Its chairman and managing director Dr Chiu Hong Keong says FY18 was the worst financial performance for the piling, geotechnical and substructure specialist contractor thus far. He attributed it to tough conditions in the Malaysian construction industry.

“FY18 was a [bad year, results wise] for the group, as we faced competition in Malaysia from piling contractors from China who brought in a lot of capacity. However, we believe the worst is over [for Pintaras], at least for the time being, mainly because of our confidence in the Singapore market and what we can do there.

“We are hoping to [triple] our revenue to about RM300 million in FY19, driven by both our Singaporean and Malaysian order book, which stands at RM250 million at present. However, we think the revenue for Singapore would [outpace] our Malaysian business. For piling [works in Singapore], we believe demand is stronger than the capacity there,” he told reporters after the group’s annual general meeting today.

The group’s Singaporean operations refers to Pintary International Pte Ltd, a Singapore-based piling contractor which the group had acquired on Aug 3, 2018 for S$5.6 million from Pintary Holdings Pte Ltd, which is controlled by Chiu and his family.

Most of the group’s jobs in Singapore comprise works for the Housing and Development Board (HDB), the city state’s public housing authority whose over one million flats are home to over 80% of Singapore’s resident population, Chiu shared.

“Singapore’s construction market now is strong in many areas, with [many] infrastructure jobs coming in. In addition, the government is also going strong on HDB jobs and at the moment, half our jobs in Singapore are HDB-related, so we see the Singaporean construction industry continuing to remain strong at least for the next two to three years” he said.

Pintaras Jaya reported a 57% year on year drop in net profit to RM15.52 million in FY18, while revenue had more-than-halved to RM95.91 million in FY18, from RM193.74 million in FY17.
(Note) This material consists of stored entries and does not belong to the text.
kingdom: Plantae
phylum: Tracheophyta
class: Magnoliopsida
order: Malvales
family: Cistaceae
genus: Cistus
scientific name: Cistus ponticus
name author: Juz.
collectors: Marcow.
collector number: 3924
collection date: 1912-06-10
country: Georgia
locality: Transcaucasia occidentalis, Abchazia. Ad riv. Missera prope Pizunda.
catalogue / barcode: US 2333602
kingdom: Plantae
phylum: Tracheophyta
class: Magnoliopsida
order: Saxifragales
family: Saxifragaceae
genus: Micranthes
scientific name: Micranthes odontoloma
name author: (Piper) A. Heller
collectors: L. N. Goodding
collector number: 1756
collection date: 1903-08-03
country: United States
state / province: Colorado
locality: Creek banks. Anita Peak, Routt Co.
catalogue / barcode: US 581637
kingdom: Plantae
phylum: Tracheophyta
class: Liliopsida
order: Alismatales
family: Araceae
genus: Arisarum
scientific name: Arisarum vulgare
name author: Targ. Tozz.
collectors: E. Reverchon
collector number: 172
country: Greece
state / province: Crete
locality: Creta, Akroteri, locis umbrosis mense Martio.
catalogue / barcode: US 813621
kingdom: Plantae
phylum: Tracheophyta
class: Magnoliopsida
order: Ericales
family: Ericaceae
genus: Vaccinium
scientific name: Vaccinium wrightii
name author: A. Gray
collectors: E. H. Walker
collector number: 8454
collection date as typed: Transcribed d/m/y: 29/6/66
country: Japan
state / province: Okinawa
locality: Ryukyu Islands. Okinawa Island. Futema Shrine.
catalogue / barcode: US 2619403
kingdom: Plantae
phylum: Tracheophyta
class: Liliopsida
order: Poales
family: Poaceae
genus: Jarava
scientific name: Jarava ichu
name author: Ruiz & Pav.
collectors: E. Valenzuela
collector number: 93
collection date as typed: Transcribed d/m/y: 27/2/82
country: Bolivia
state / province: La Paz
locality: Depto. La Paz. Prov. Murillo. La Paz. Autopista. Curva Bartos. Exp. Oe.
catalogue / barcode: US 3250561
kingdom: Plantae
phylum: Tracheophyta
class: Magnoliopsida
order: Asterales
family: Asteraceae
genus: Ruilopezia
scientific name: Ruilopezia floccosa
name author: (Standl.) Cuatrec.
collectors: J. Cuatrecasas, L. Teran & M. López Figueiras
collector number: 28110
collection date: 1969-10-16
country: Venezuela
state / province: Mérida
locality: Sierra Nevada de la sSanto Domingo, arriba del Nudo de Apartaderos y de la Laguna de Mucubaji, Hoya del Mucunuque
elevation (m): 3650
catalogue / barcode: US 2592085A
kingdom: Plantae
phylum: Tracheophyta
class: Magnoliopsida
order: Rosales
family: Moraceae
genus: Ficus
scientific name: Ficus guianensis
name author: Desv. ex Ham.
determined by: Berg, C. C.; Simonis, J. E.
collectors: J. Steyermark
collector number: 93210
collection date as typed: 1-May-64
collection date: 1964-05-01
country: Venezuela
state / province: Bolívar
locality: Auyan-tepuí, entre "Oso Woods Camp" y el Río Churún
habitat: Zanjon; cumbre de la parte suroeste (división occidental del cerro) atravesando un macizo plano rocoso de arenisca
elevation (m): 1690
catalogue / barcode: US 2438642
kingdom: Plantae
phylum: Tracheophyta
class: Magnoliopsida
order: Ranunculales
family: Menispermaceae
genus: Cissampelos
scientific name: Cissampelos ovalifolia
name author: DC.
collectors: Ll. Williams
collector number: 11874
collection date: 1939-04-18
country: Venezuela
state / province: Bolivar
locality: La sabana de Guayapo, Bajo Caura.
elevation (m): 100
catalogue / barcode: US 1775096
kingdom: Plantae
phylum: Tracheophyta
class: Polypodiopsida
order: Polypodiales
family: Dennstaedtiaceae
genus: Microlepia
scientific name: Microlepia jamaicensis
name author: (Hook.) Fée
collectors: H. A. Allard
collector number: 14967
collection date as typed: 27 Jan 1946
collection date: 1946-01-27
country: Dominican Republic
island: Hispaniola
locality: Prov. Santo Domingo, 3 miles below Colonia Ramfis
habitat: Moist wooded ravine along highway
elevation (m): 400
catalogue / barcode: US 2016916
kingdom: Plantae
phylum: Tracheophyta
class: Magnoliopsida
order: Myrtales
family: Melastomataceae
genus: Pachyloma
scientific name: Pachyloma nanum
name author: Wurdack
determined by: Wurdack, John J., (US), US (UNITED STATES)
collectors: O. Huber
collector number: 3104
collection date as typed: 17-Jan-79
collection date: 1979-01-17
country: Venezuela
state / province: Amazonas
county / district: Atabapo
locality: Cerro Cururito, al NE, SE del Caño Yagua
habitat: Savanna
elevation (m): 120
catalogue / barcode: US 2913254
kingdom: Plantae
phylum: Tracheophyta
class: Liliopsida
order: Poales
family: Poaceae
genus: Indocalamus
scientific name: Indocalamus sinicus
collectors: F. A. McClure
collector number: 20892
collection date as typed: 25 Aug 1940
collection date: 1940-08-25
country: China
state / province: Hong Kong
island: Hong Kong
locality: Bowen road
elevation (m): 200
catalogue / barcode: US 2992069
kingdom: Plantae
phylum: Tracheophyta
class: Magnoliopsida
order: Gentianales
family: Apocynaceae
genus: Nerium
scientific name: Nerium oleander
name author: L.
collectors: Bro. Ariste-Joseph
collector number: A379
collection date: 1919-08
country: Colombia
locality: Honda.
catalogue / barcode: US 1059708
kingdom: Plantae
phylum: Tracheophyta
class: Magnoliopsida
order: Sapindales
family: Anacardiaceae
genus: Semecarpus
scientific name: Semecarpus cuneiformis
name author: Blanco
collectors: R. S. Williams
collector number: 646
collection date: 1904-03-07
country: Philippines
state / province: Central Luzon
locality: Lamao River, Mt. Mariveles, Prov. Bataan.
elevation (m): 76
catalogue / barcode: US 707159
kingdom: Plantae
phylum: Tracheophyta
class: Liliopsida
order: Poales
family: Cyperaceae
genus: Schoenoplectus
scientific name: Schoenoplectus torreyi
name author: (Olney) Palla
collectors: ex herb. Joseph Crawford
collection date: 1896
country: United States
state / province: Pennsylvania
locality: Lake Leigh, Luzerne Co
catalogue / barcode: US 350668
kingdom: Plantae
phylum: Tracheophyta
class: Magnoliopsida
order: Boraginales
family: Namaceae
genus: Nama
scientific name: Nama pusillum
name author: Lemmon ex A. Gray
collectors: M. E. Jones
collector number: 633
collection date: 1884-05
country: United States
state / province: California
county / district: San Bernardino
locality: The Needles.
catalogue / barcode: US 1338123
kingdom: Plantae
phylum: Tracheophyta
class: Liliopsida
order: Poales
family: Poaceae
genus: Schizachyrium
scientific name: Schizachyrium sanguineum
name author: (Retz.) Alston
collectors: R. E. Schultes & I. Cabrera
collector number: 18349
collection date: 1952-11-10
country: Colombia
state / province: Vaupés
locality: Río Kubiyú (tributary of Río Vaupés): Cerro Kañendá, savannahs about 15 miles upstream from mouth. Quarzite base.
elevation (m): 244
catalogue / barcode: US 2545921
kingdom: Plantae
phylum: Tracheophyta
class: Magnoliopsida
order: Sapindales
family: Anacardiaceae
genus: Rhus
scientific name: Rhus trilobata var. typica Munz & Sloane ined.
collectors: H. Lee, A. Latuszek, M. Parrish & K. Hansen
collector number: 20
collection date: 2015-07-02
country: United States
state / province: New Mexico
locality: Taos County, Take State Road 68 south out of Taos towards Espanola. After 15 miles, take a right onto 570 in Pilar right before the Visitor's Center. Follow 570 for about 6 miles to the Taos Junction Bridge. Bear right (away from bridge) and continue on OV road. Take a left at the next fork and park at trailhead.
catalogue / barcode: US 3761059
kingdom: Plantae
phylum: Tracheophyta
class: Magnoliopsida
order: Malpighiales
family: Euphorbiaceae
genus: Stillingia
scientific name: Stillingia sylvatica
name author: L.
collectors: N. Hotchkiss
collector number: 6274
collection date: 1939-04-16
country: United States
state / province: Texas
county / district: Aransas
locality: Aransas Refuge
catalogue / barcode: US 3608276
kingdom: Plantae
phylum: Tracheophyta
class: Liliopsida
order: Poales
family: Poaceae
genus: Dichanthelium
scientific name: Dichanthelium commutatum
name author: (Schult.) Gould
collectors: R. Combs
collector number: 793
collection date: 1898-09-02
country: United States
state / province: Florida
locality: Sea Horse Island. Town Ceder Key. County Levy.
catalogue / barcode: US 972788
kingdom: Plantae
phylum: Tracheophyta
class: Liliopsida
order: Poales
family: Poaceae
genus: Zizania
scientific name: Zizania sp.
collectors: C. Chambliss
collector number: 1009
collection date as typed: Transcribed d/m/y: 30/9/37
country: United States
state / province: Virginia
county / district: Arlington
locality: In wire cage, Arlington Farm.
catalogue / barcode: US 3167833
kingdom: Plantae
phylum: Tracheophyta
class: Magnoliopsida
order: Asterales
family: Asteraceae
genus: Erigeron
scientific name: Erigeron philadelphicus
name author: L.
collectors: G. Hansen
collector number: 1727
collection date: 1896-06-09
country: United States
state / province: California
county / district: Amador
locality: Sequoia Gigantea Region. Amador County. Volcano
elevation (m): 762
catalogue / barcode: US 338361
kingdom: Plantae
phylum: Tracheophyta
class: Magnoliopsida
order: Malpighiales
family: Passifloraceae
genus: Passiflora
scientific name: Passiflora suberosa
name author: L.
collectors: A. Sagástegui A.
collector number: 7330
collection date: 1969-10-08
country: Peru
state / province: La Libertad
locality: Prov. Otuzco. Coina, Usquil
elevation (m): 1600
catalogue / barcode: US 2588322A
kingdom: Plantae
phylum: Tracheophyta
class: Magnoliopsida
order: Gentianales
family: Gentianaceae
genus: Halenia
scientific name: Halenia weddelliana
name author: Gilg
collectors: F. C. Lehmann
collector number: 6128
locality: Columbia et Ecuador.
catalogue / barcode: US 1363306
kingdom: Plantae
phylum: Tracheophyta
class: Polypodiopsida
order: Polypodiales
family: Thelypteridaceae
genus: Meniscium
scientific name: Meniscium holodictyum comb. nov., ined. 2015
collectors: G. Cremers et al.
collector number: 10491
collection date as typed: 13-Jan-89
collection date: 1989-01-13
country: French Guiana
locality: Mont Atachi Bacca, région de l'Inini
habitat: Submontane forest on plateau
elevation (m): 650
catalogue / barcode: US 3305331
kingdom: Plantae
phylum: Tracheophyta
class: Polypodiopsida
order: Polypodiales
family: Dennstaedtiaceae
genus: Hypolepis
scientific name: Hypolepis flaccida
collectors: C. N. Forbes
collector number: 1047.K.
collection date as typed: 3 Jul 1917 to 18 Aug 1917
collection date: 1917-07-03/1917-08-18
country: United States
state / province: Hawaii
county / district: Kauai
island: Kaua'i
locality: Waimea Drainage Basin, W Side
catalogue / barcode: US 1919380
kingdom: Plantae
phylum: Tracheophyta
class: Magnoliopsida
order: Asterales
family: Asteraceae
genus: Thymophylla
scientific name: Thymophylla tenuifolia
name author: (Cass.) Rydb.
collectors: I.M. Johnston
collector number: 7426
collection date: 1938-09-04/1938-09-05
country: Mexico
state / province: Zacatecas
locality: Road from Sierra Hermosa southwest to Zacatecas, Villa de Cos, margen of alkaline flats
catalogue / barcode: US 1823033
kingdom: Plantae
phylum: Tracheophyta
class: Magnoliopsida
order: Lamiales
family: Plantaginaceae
However, it is worth noting that the group has more breathing room, compared with some construction industry peers. As of June 2018, the group is in a net cash position of RM183 million, in addition to liquid assets (equities) worth about RM29 million. The group does not have any borrowings.

Chiu does not attribute this to any strategy, but said the group has been careful with how it controls its spending.

“I think it came about more from experience. In 1997, when we had the Asian Financial Crisis, we saw construction companies [with high borrowings] suffering, so we saw the value of not having debt, and it became a way of doing business.

“Also, when you are in a good financial position, you get good rates from suppliers and subcontractors,” Chiu said.

The group has been paying dividends every year since its listing in 1994, and its average yearly dividend payout ratio is 57%. The group paid a dividend per share of 20 sen in FY18. Based on its current share price of RM 2.31, this works out to a yield of 8.6%.

At 4.13pm, Pintaras was last traded at RM2.31, down 2 sen. Its market capitalisation was RM384 million.